Колин окинул взглядом отвесный склон. «Наверное, на свете есть люди, способные взобраться на этот камень, но я явно не из их числа», – подумал он, а вслух сказал:
– Ну ладно!
Линдси повернулась к нему, ее щеки блестели от пота.
– Шучу.
Она взобралась на сырой, поросший мхом валун, и Колин, последовавший за ней, заметил узкую, заросшую расщелину.
– Я тебя сюда привела, потому что ты единственный, кто сможет сюда пролезть. Пролезай! – сказала она.
Колин убрал паутину – прости, Шарлотта, – повернулся боком, присел и медленно протиснулся в расщелину, удаляясь от меркнущего света. Вскоре он совершенно ослеп и уперся коленями, спиной и головой в камень. На мгновение он запаниковал, решив, что Линдси обманула его, замуровала, а теперь бросит здесь. Но все же продолжал двигаться вперед.
Что-то проскользнуло, коснувшись его спины. Он вскрикнул.
– Расслабься, это я, – засмеялась Линдси. Ее руки нащупали в темноте его плечи. – Сделай еще шаг, – сказала она.
Колин послушался, и камень больше не сдавливал его.

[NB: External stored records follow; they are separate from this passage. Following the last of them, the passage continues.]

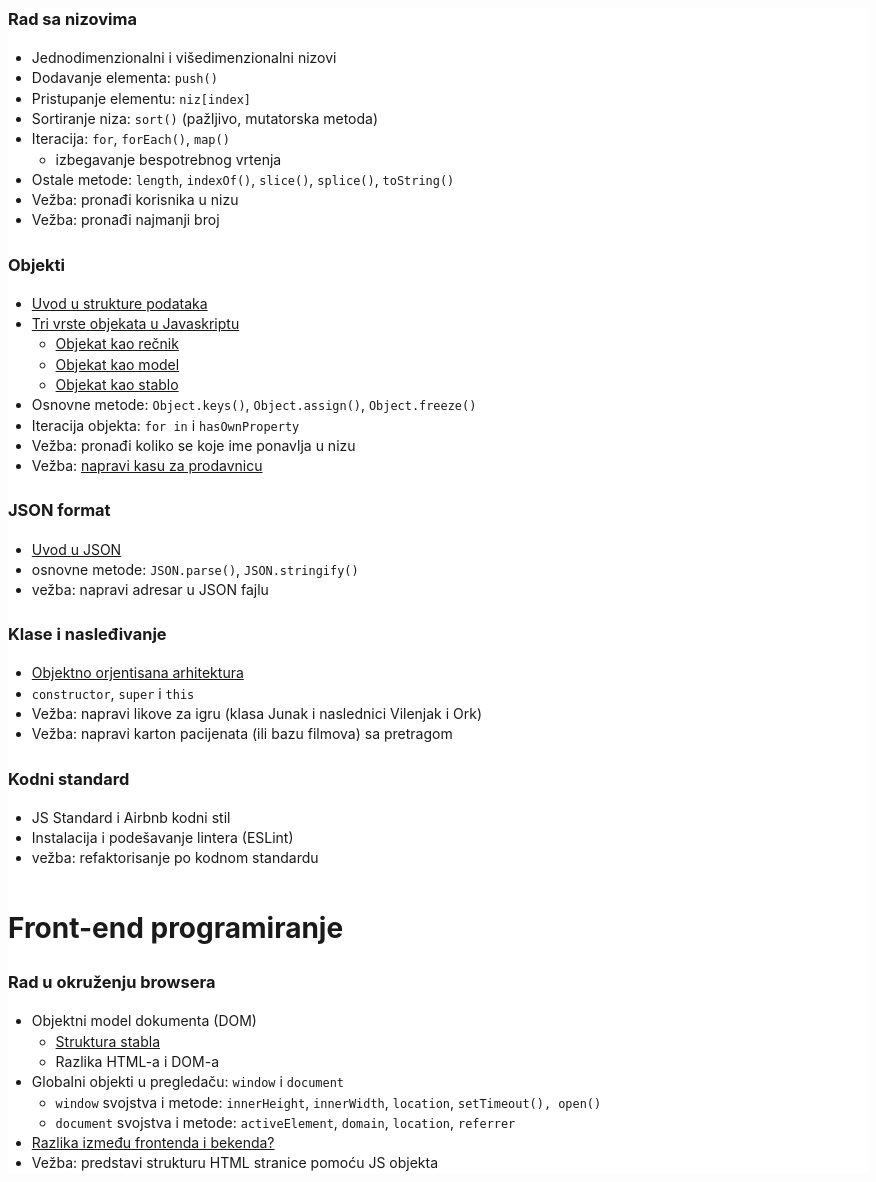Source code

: ### Rad sa nizovima

- Jednodimenzionalni i višedimenzionalni nizovi
- Dodavanje elementa: `push()`
- Pristupanje elementu: `niz[index]`
- Sortiranje niza: `sort()` (pažljivo, mutatorska metoda)
- Iteracija: `for`, `forEach()`, `map()`
  - izbegavanje bespotrebnog vrtenja
- Ostale metode: `length`, `indexOf()`, `slice()`, `splice()`, `toString()`
- Vežba: pronađi korisnika u nizu
- Vežba: pronađi najmanji broj

### Objekti

- [Uvod u strukture podataka](/strukture-podataka)
- [Tri vrste objekata u Javaskriptu](/tri-vrste-objekata-u-javaskriptu)
  - [Objekat kao rečnik](https://youtu.be/ZJ5__rBMkso)
  - [Objekat kao model](https://youtu.be/wEVoMn_sX_U)
  - [Objekat kao stablo](https://youtu.be/ppODhkAAQ3A)
- Osnovne metode: `Object.keys()`, `Object.assign()`, `Object.freeze()`
- Iteracija objekta: `for in` i `hasOwnProperty`
- Vežba: pronađi koliko se koje ime ponavlja u nizu
- Vežba: [napravi kasu za prodavnicu](https://www.codecademy.com/courses/close-the-super-makert/0/1?curriculum_id=506324b3a7dffd00020bf661)

### JSON format

- [Uvod u JSON](/json-format)
- osnovne metode: `JSON.parse()`, `JSON.stringify()`
- vežba: napravi adresar u JSON fajlu

### Klase i nasleđivanje
- [Objektno orjentisana arhitektura](/objektno-orijentisano-programiranje)
- `constructor`, `super` i `this`
- Vežba: napravi likove za igru (klasa Junak i naslednici Vilenjak i Ork)
- Vežba: napravi karton pacijenata (ili bazu filmova) sa pretragom

### Kodni standard
- JS Standard i Airbnb kodni stil
- Instalacija i podešavanje lintera (ESLint)
- vežba: refaktorisanje po kodnom standardu

# Front-end programiranje

### Rad u okruženju browsera
- Objektni model dokumenta (DOM)
  - [Struktura stabla](/strukture-podataka#stablo-tree)
  - Razlika HTML-a i DOM-a
- Globalni objekti u pregledaču: `window` i `document`
  - `window` svojstva i metode: `innerHeight`, `innerWidth`, `location`, `setTimeout(), open()`
  - `document` svojstva i metode: `activeElement`, `domain`, `location`, `referrer`
- [Razlika između frontenda i bekenda?](/razlika-izmedju-frontenda-i-bekenda)
- Vežba: predstavi strukturu HTML stranice pomoću JS objekta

– Иди дальше, – сказала Линдси. – Можешь выпрямиться.
Потом он услышал, как она шарит по земле.
– У меня тут есть фонарик, но что-то я его не… а, вот он!
Линдси всучила ему фонарик, он повертел его в руках, и мир осветился.
– Ух ты! – сказал Колин.
В почти квадратной пещере можно было разлечься, хотя выпрямиться во весь рост удалось бы не везде – серо-коричневый потолок был наклонным. Колин заметил одеяло, спальный мешок, несколько старых подушек и банку с какой-то жидкостью. Он легонько толкнул ее ногой.
– Выпивка, – объяснила Линдси.
– Где ты ее достала?
– В Дэнвилле есть мужик, который варит самогон из кукурузы. Серьезно. Продает за десять долларов любому, кто выучился ходить. Эту бутылку мне Колин подарил. Я сказала ему, что все выпила, но на самом деле отнесла сюда – для атмосферы.
Колин медленно провел лучом фонарика по стенам пещеры.